Some of us were directly involved in the consultations and negotiations that took place under the original TR project. The rating assessment (risk register) was never made officially available at the time. In the event, some of us did have sight of it and some very serious risks were highlighted which were apparently (at the time) met satisfactorily. We now know that these risks were not properly assessed. Had they been so then the confidence of the courts, HMI, and the public as a whole might have been preserved. In our view there is a very real danger that re-letting the contracts now without proper and thorough consideration of the issues will result in the terminal decline of the Probation Service.
We do not believe it is wise to countenance a repetition of the shortcomings and mistakes associated with that original project and yet there is a very real likelihood that this is exactly what will happen if the MoJ adheres to the current proposals and the current schedule. These risks could be averted if the project is re-set in a realistic timeframe.
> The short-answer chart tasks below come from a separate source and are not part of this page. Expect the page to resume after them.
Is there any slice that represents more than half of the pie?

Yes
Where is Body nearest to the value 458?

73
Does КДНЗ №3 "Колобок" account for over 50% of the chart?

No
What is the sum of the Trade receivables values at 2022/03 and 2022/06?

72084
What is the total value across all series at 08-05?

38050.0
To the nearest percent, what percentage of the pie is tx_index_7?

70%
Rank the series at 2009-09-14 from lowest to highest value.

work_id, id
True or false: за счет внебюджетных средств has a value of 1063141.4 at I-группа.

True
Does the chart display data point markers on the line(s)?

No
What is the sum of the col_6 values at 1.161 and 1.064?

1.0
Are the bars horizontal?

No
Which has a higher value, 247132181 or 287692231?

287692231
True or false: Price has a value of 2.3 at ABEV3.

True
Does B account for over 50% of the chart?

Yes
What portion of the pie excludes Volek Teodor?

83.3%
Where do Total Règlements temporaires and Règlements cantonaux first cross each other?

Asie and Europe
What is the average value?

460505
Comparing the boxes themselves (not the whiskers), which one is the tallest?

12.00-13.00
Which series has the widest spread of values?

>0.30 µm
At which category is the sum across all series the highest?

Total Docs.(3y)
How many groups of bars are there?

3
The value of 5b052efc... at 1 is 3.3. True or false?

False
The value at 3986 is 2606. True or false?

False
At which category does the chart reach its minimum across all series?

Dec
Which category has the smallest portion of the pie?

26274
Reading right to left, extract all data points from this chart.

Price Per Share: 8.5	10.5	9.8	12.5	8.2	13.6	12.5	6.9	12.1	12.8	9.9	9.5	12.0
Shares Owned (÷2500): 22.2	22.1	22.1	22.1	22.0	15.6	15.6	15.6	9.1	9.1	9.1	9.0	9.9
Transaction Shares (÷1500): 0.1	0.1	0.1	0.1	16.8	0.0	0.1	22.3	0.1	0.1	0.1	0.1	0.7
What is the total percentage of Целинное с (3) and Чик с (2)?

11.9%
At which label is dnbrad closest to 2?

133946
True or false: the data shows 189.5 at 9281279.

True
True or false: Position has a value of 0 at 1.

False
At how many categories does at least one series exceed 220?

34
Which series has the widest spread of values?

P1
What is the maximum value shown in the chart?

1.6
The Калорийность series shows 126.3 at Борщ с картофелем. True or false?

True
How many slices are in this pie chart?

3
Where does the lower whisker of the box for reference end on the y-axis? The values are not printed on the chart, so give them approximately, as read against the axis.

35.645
Much of the criticism of the current arrangements for the provision of Probation services centres on the split between the NPS and CRCs in core offender management work. The Government has recognised this in the model that will be adopted in Wales. Yet there is no allowance in the timetable for any evaluation of the outcomes of this revised model in Wales prior to CRC contracts being re-let.
We very much hope that you will accede to our suggestion above. We would then feel more confident in offering you our assurances in respect of ongoing support and advice regarding the review of the contracts.
Ben Priestley – National Officer for Police and Justice UNISON
Phil Bowen – Director – Centre for Justice Innovation
Richard Garside – Director – Centre for Crime and Justice Studies
Frances Crook – Chief Executive – Howard League
George Georgiou – National Pensions Organiser – GMB
In my opinion this is quite a tactically astute move. I doubt whether the letter writers expect Messers Stewart and Gauke to accede to their request but, by not arguing against the privatisation of the service in principle, and suggesting that a more measured procurement approach with the CRCs able to rest in public ownership, they provide a possible starting point for any new government which might come to power in the aftermath of our current national confusion over Brexit.
Both the letter writers and Ministers know that returning CRCs to public ownership as a stop-gap would be almost as legally & practically complex as the re-procurement process.
Nevertheless, it will be interesting to see Ministers’ response.